→ SET TASK 1:
Answer these from the blog below:
(a) What command installs perf2pprof?
(b) About how large is each mtgox market depth sample?
(c) By roughly what factor can gzip compress the market depth data?

→ SUPPLIED PASSAGE:
○ ○ ○ ○ ○ ○ ○

Tales about Aliaksey's life

Sunday, February 15, 2015

Visualizing perf profiles using pprof

Perf is a pretty powerful profiling tool (in addition to it's other features). But it is not as good as pprof at visualizing profiles.
Now you can capture profiles using perf (including profiling running processes), but deal with them using pprof. With help of perf2pprof tool. It is also available via rubygems. Simply do gem install perf2pprof and you're ready to rock.

Friday, December 12, 2014

Better productivity writing golang code with help of supermegadoc

At work I'm writing more and more golang code recently. It is nice little language. But as a language noob I have yet to internalize which features are available in standard library and how to use them. So I'm spending a lot of time staring at pages under golang.org/pkg looking for types or functions or methods I need.
For my Erlang work I'm quite regular user of supermegadoc erlang integration (video demo with my nice/odd accent is here). And I was seriously lacking something similar for go. Today I finally spent few hours and I have something that looks like what I need.

Observe:

I can quickly find things that are visible to godoc. Just like with other supermegadoc integrations, I can see function signatures and constant and variable values. And I can see if type is struct, "typedef" or interface. From experience working with Erlang's supermegadoc, I know that this means that I often don't even need to open corresponding doc entry. It is often enough to see that it's there and (in case of functions or methods) what it's signature is.

I expect my golang productivity to increase.

Have a nice day folks!

Monday, December 9, 2013

Massive power of (liblzma based) XZ archiver

I've recently restarted gathering of bitcoin market data. I'm grabbing samples of market depth every 3 seconds and I'm collecting trade events.

Market depth samples can be quite large. Every mtgox sample appears to be about 90 kilobytes big. So 1 hour of samples is about 100 megs of data. And month is about 3 gigs. Which is a bit too much.

gzip is able to compress that about 5x. But that's still a bit too large.

○ ○ ○ ○ ○ ○ ○

→ SET TASK 2: Rewrite the before-and-after photo entries that follow, changing "darktable" to "RawTherapee" and keeping everything else the same. Omit the pictures from your answer.

→ TASK MATERIAL:
○ ○ ○ ○ ○ ○ ○

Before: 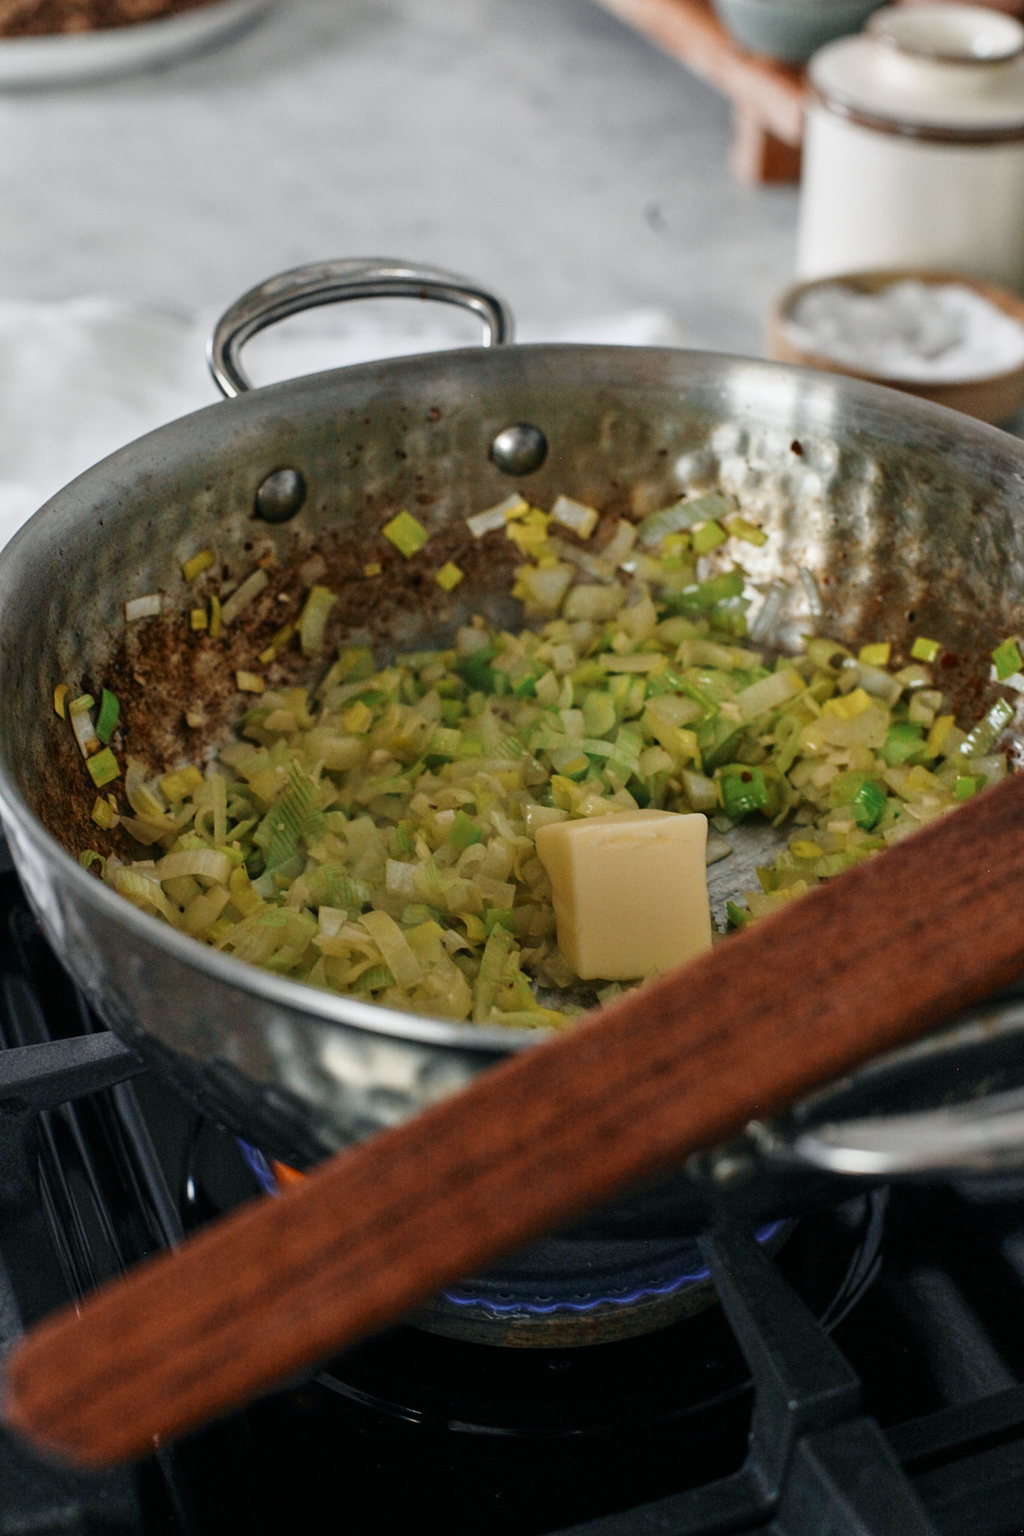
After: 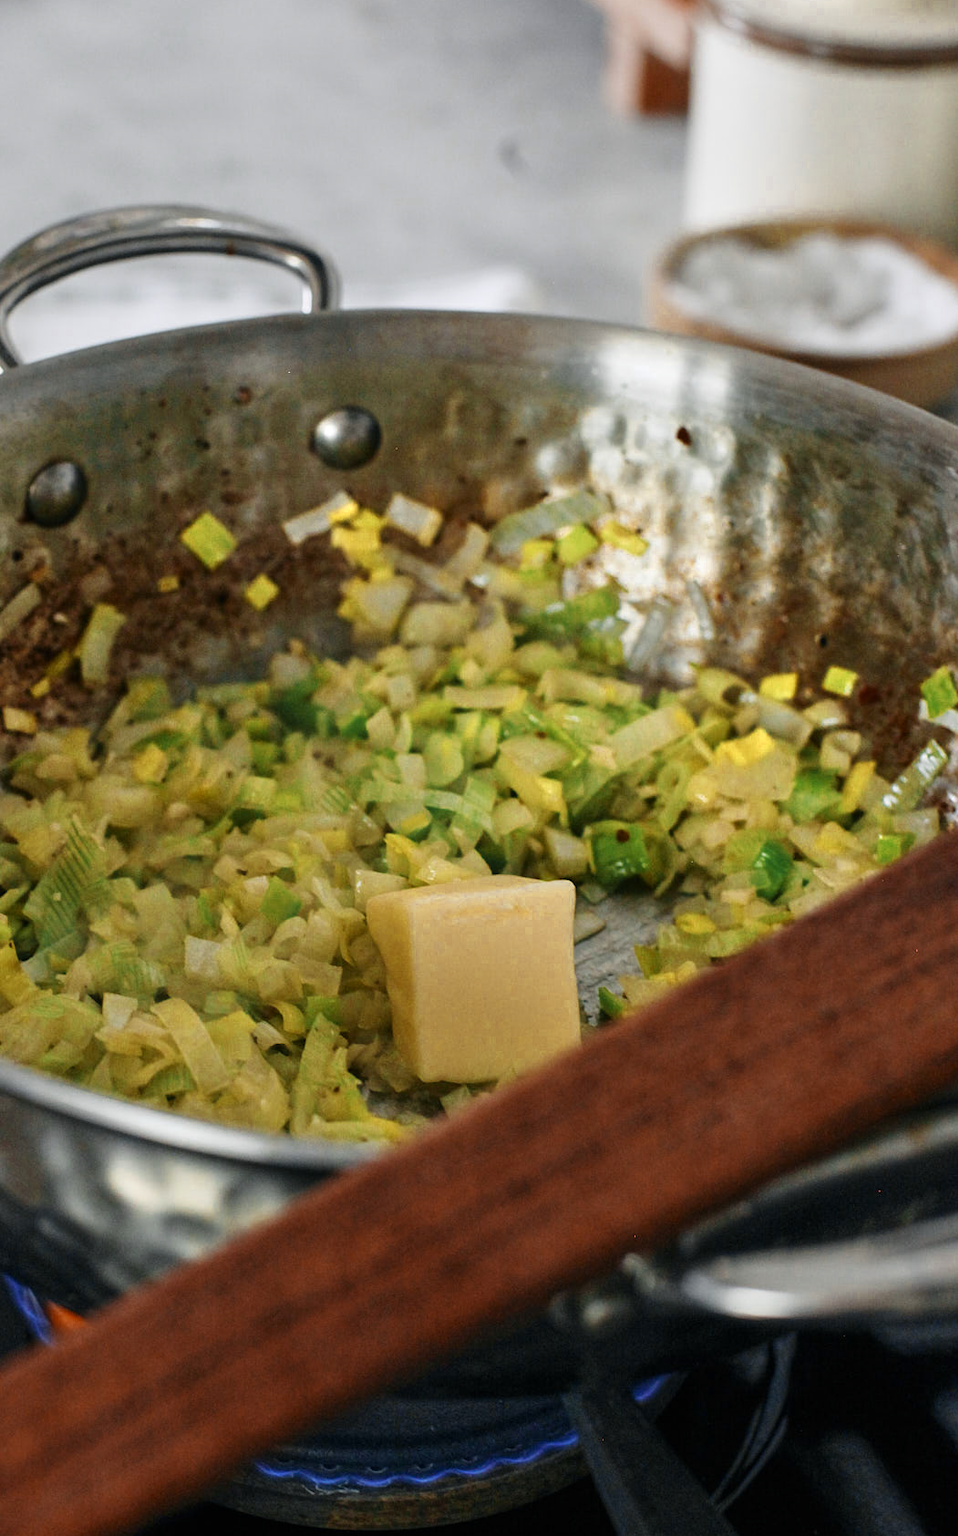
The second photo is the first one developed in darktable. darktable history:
crop: left 22.886%, top 5.837%, bottom 11.842%
color zones: curves: ch0 [(0, 0.485) (0.178, 0.476) (0.261, 0.623) (0.411, 0.403) (0.708, 0.603) (0.934, 0.412)]; ch1 [(0.003, 0.485) (0.149, 0.496) (0.229, 0.584) (0.326, 0.551) (0.484, 0.262) (0.757, 0.643)]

○ ○ ○ ○ ○ ○ ○

→ FULL SOLUTION 1:
(a) gem install perf2pprof
(b) About 90 kilobytes.
(c) About 5x.

→ FULL SOLUTION 2:
Before: 
After: 
The second photo is the first one developed in RawTherapee. RawTherapee history:
crop: left 22.886%, top 5.837%, bottom 11.842%
color zones: curves: ch0 [(0, 0.485) (0.178, 0.476) (0.261, 0.623) (0.411, 0.403) (0.708, 0.603) (0.934, 0.412)]; ch1 [(0.003, 0.485) (0.149, 0.496) (0.229, 0.584) (0.326, 0.551) (0.484, 0.262) (0.757, 0.643)]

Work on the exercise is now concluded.